Richard Borthwick Jennings (11 February 1903 – 16 August 2001) was a Royal Navy Officer. Serving in the Second World War, he would be awarded a Distinguished Service Cross & Bar and Distinguished Service Order.

== Life and career ==
Leonard Jennings was born in Gillingham, Kent, the son of an army doctor, in 1903. He joined the cadets at age 13 and was in service as a midshipman aboard the HMS Ajax off the Turkish coast during the overthrow of the last Ottoman Sultan. Jennings completed the Long Gunnery Course in 1929 and would serve on the HMS Repulse and later the HMS Exeter in 1936. Stationed in the South Atlantic, Jennings was awarded the Chilean Order of Merit due to his participation in earthquake relief.

At the outbreak of the Second World War, while aboard the Exeter, Jennings would be involved in the Battle of the River Plate. The battle was one of the opening naval actions of the war, and considered the first significant victory for the Royal Navy. As a gunnery officer, Jennings was one of two recipients of the Distinguished Service Cross (DSC) aboard the Exeter. The ship sustained significant damage and casualties during the battle, with Jennings taking control of the tower and ordering the firing of the last remaining guns. With Jennings himself facing hearing damage he was recalled back to Britain, escaping the sinking of the Exeter two years later at the Second Battle of the Java Sea.

Jennings further served as a Commander in the Mediterranean Fleet, seeing action against the Italian Navy, receiving his bar in 1941. By September 1942, Jennings had returned to Britain to lead a group of minesweepers in the English Channel, receiving a Distinguished Service Order (DSO) in 1943 for such work. Jennings served as an acting captain for a minesweeping operation in preparation for the Normandy Landings.

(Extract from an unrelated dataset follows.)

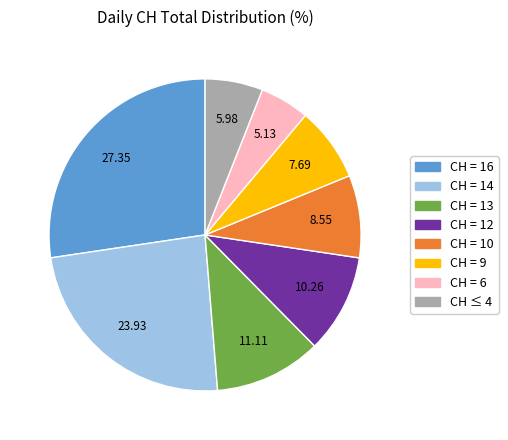

Count the number of slices in the pie.

8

Following the war, Jennings would marry Joan Cave in 1947 by which he would have a son and daughter. His service would involve stations on the cruiser Hms Birmingham as Executive Officer, the HMS Rooke shore establishment in Gibraltar and preparing the aircraft carrier HMS Venerable for sale to the Dutch Navy. He retired from naval service in 1954, and two years later worked as advisor to the film, The Battle of the River Plate, although omitting his own role.